A reading above 50 generally indicates a positive outlook.

The index hit 93.9 in the third quarter of 2013, the highest level in nearly a decade.

Companies that employ more than 100 workers accounted for about 40% of the survey sample. “Midsize” firms of between 20 and 100 employees made up 38%, and those with fewer than 20 represented 22% of the pool.

The survey typically asks a range of questions of local business owners, executives and managers, including their expectations on quarterly revenues, profitability, investments in inventory and hiring.

General Business Activity

Expectations on general business activity fell slightly for the current quarter, as 91% of respondents said they expect business to improve or be flat, versus 92% last quarter.

“OC expectations are staying little changed quarter over quarter,” said Anil Puri, dean of the Mihaylo College and director of the quarterly index project. “That’s because there was no real [macroeconomic] information that emerged last quarter that was different.”

Optimism improved when participants were asked about their own industries. More than 70% of respondents said they expect “significant or some” growth in their respective business sectors, up from 66% three months ago. Nearly 8% projected some decreases, slightly down from last quarter, while 22% expect business activity to remain stable.

Employment Outlook

Employment outlook has changed over the past three months, leading more firms to report that they “intend to hold on to their employees” and fewer to plan job cuts. More than half of the respondents—55%—said they will make no changes in their labor forces, up from 49% last quarter. About 5% said they expect to reduce their workforces, down from 12%. Those planning to hire accounted for 40% of the survey pool, up slightly quarter-over-quarter.

Local executives have tempered their expectations on sales and revenues for the next three months. A smaller proportion of respondents—66% versus 70%—said they project increases in revenue, and a larger percentage—10% versus 7%—said they expect declines.

Primal Elements

“It’s kind of a crazy period right now for businesses overall,” said Scott Freeman, president of Primal Elements Inc., a Huntington Beach-based maker of soaps and personal-care products. “We’re seeing some growth. But we’re a bit pessimistic about it because we see things pick up and drop again. There are too many variables going around right now. Consumers are timid.”

Privately held Primal Elements, established in 1993 by Freeman and his wife, Faith, manufactures soaps, candles and lotions, among other products. It distributes to retailers, mostly on the East Coast through stores such as Whole Foods. It also sells internationally, including in Dubai, China, Korea and Germany. The company operates in a 19,000-square-foot facility and has 37 employees.
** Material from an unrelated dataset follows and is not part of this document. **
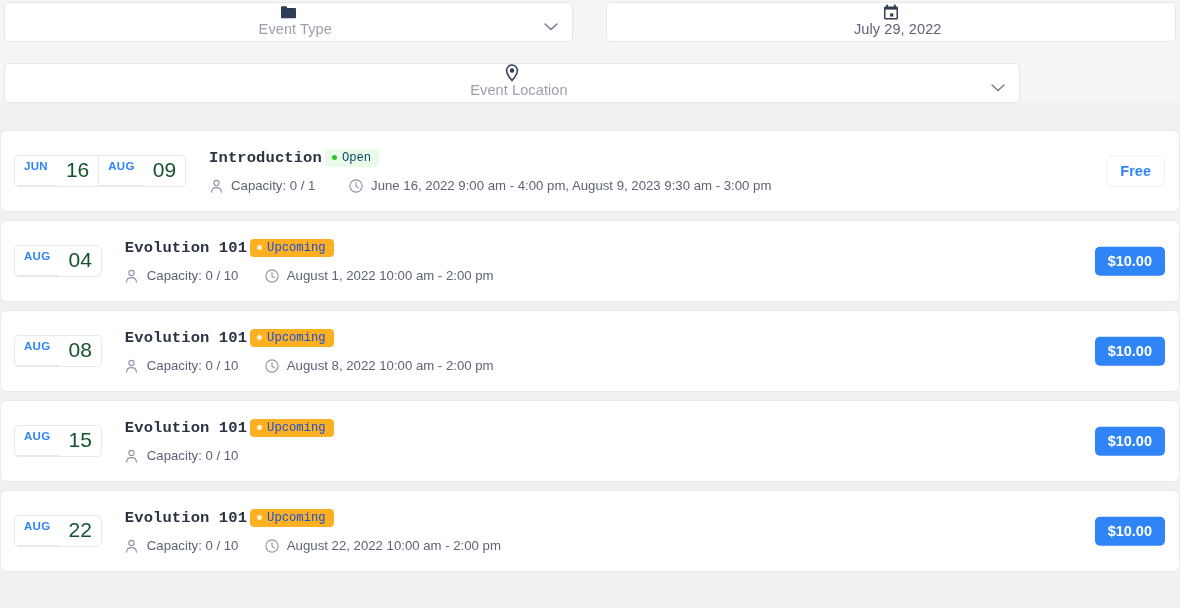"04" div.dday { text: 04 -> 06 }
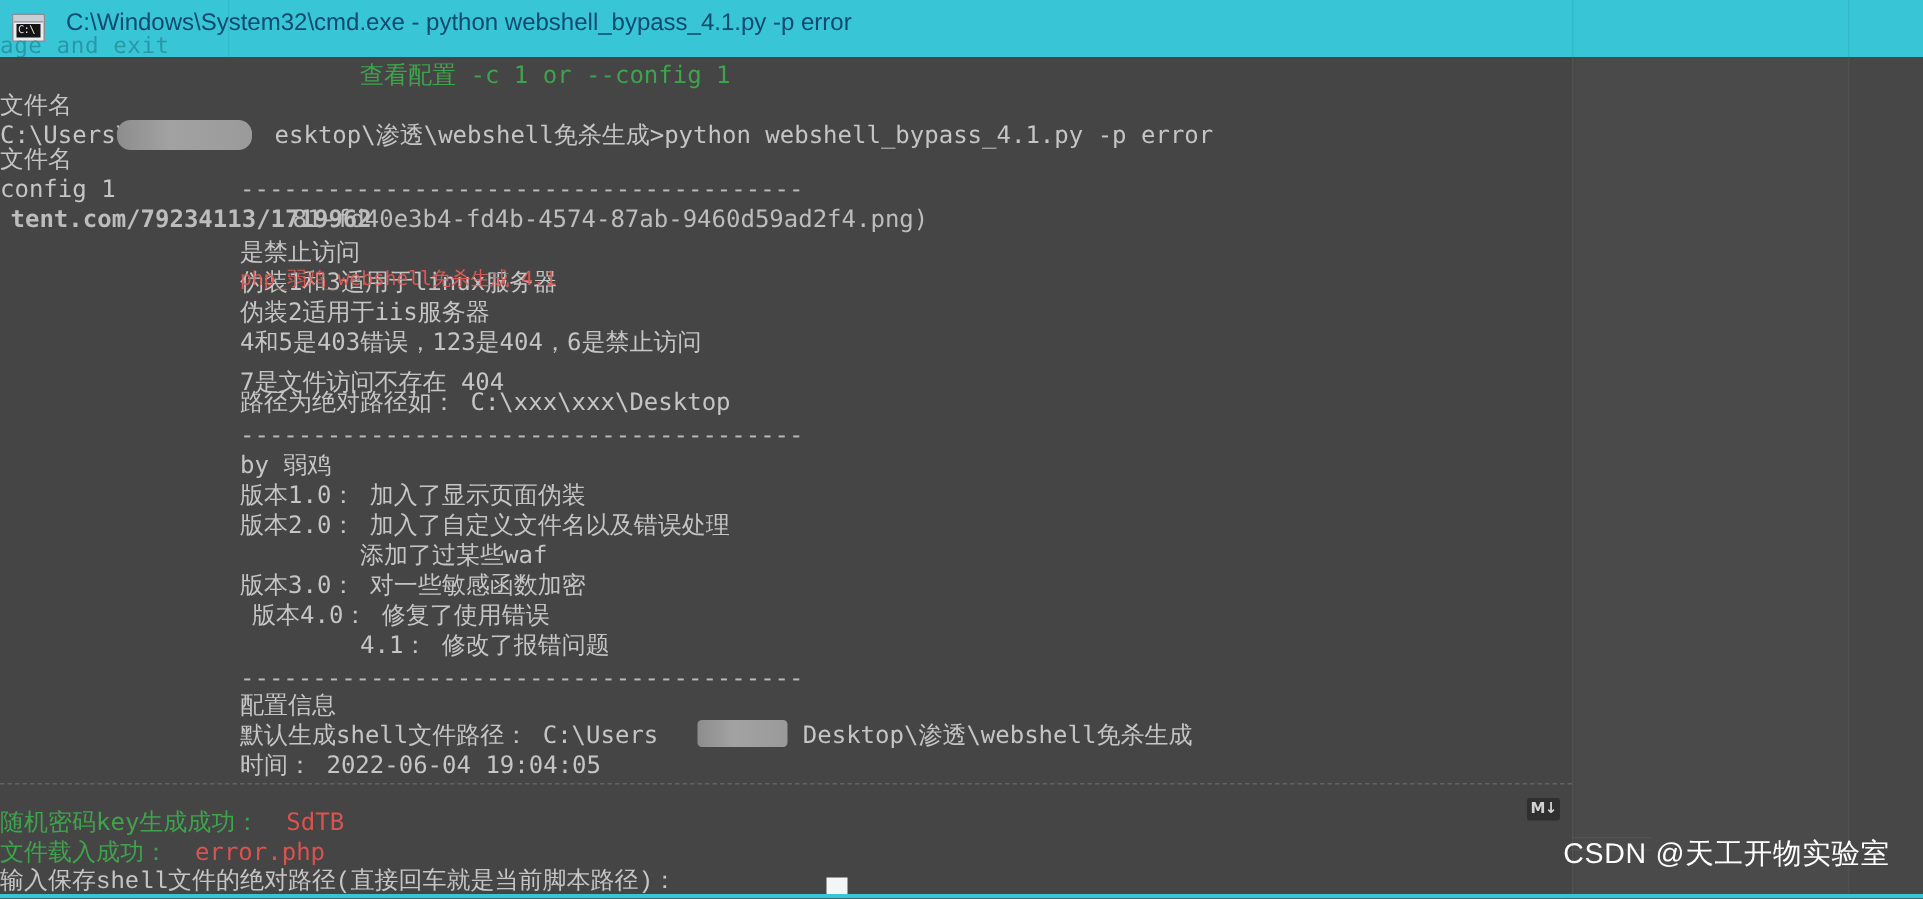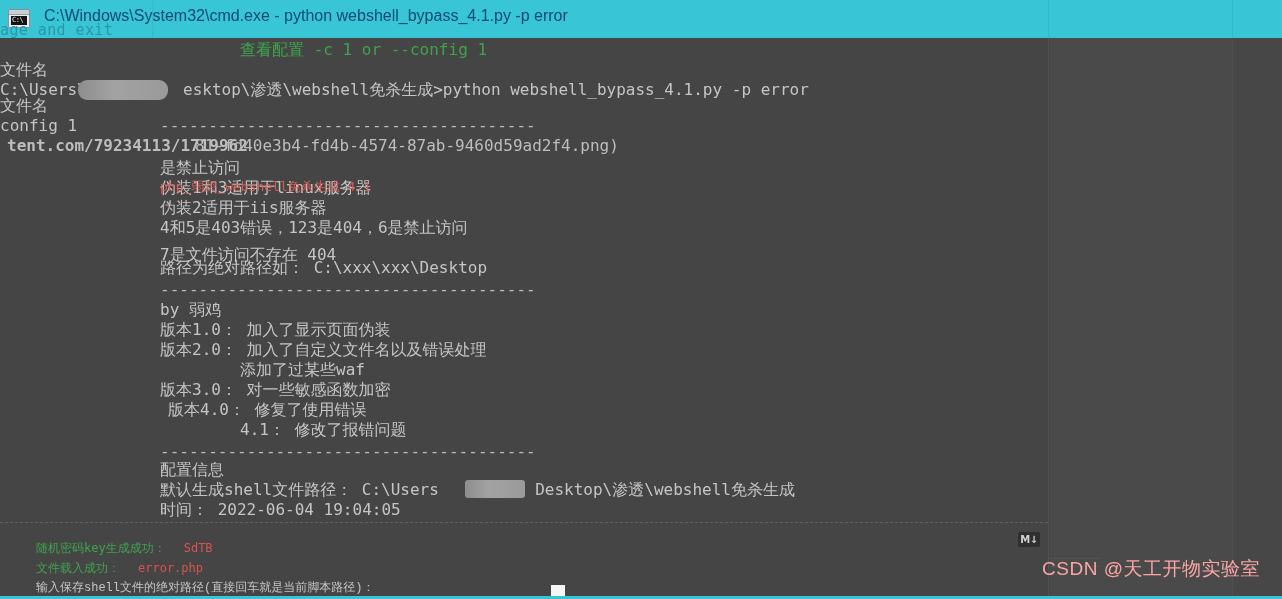"随机密码key生成成功： SdTB" .bline { font-size: 12px -> 16px; padding-left: 36px -> none }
OC businesses’ short-term outlook on profitability has improved, with more than 51% of respondents indicating they expect higher profits through June, compared with 50% last quarter. About 39% said they estimate no changes, and about 10% said profits are likely to slip. Both figures were stable quarter-over-quarter.

Local businesses are less likely to invest in inventory and equipment than they were earlier this year, according to the survey.

Nearly 30%, versus 33% a quarter ago, said they anticipate increases in inventory and equipment spending. A majority—at 60%, up from 57%—said they plan no changes to inventory levels.

Concerns

The survey also asked executives to identify the most significant factors impacting their enterprises. The state of the overall economy remained the largest focus, at 48%, up from 42%. Government regulations were the second major concern, at 33%.

Credit availability and labor costs have become less significant concerns for local businesses. Those who are worried mainly about credit fell from 10% to 4%, and the figures for labor costs fell from 5% to 1%.

International competition, on the other hand, surfaced as a bigger concern, with 6% of respondents indicating it as their primary worry, versus 2% for the first quarter.

California vs. U.S.

The survey asked local executives to compare the pace of economic improvements in California with that of the U.S.

A larger share of respondents—38% versus 31% last quarter—said California will lag the national economy. About 41% said the state will grow faster, down from 50%.